▶ [Written task]
Print every entry, word for word, and skip the images.

=======

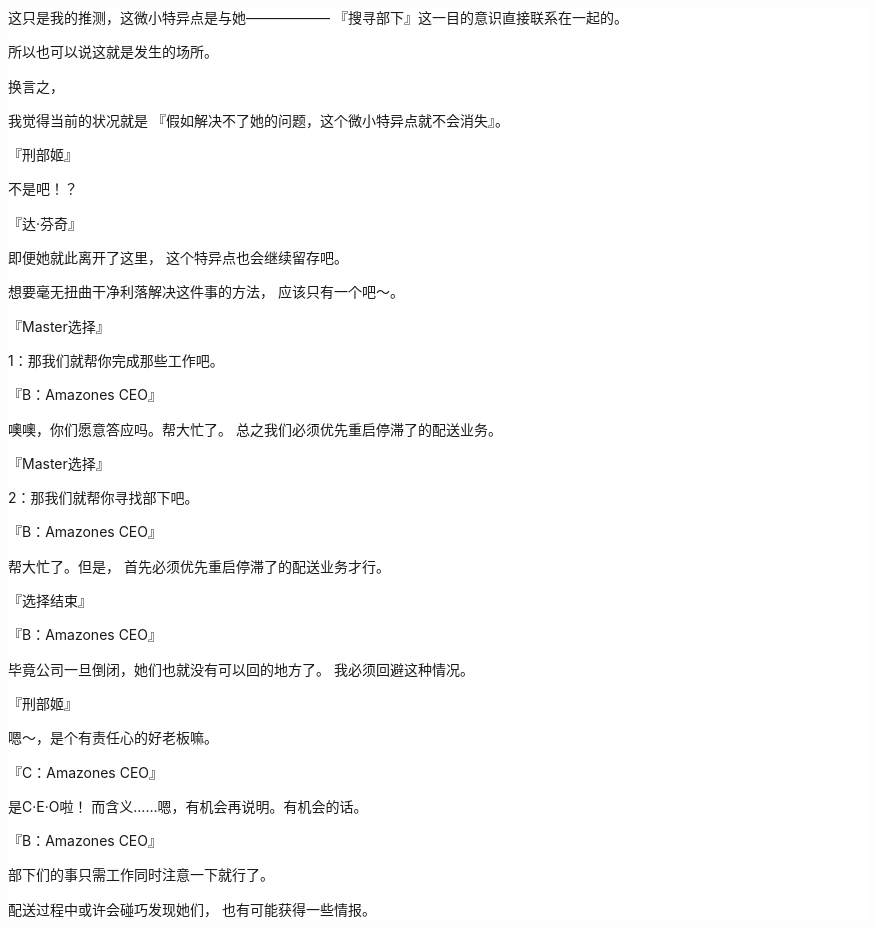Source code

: 这只是我的推测，这微小特异点是与她——————
『搜寻部下』这一目的意识直接联系在一起的。

所以也可以说这就是发生的场所。

换言之，

我觉得当前的状况就是
『假如解决不了她的问题，这个微小特异点就不会消失』。

『刑部姬』

不是吧！？

『达·芬奇』

即便她就此离开了这里，
这个特异点也会继续留存吧。

想要毫无扭曲干净利落解决这件事的方法，
应该只有一个吧～。

『Master选择』

1：那我们就帮你完成那些工作吧。

『B：Amazones CEO』

噢噢，你们愿意答应吗。帮大忙了。
总之我们必须优先重启停滞了的配送业务。

『Master选择』

2：那我们就帮你寻找部下吧。

『B：Amazones CEO』

帮大忙了。但是，
首先必须优先重启停滞了的配送业务才行。

『选择结束』

『B：Amazones CEO』

毕竟公司一旦倒闭，她们也就没有可以回的地方了。
我必须回避这种情况。

『刑部姬』

嗯～，是个有责任心的好老板嘛。

『C：Amazones CEO』

是C·E·O啦！
而含义……嗯，有机会再说明。有机会的话。

『B：Amazones CEO』

部下们的事只需工作同时注意一下就行了。

配送过程中或许会碰巧发现她们，
也有可能获得一些情报。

=======

▶ [Response]
Source code

: 这只是我的推测，这微小特异点是与她——————
『搜寻部下』这一目的意识直接联系在一起的。

所以也可以说这就是发生的场所。

换言之，

我觉得当前的状况就是
『假如解决不了她的问题，这个微小特异点就不会消失』。

『刑部姬』

不是吧！？

『达·芬奇』

即便她就此离开了这里，
这个特异点也会继续留存吧。

想要毫无扭曲干净利落解决这件事的方法，
应该只有一个吧～。

『Master选择』

1：那我们就帮你完成那些工作吧。

『B：Amazones CEO』

噢噢，你们愿意答应吗。帮大忙了。
总之我们必须优先重启停滞了的配送业务。

『Master选择』

2：那我们就帮你寻找部下吧。

『B：Amazones CEO』

帮大忙了。但是，
首先必须优先重启停滞了的配送业务才行。

『选择结束』

『B：Amazones CEO』

毕竟公司一旦倒闭，她们也就没有可以回的地方了。
我必须回避这种情况。

『刑部姬』

嗯～，是个有责任心的好老板嘛。

『C：Amazones CEO』

是C·E·O啦！
而含义……嗯，有机会再说明。有机会的话。

『B：Amazones CEO』

部下们的事只需工作同时注意一下就行了。

配送过程中或许会碰巧发现她们，
也有可能获得一些情报。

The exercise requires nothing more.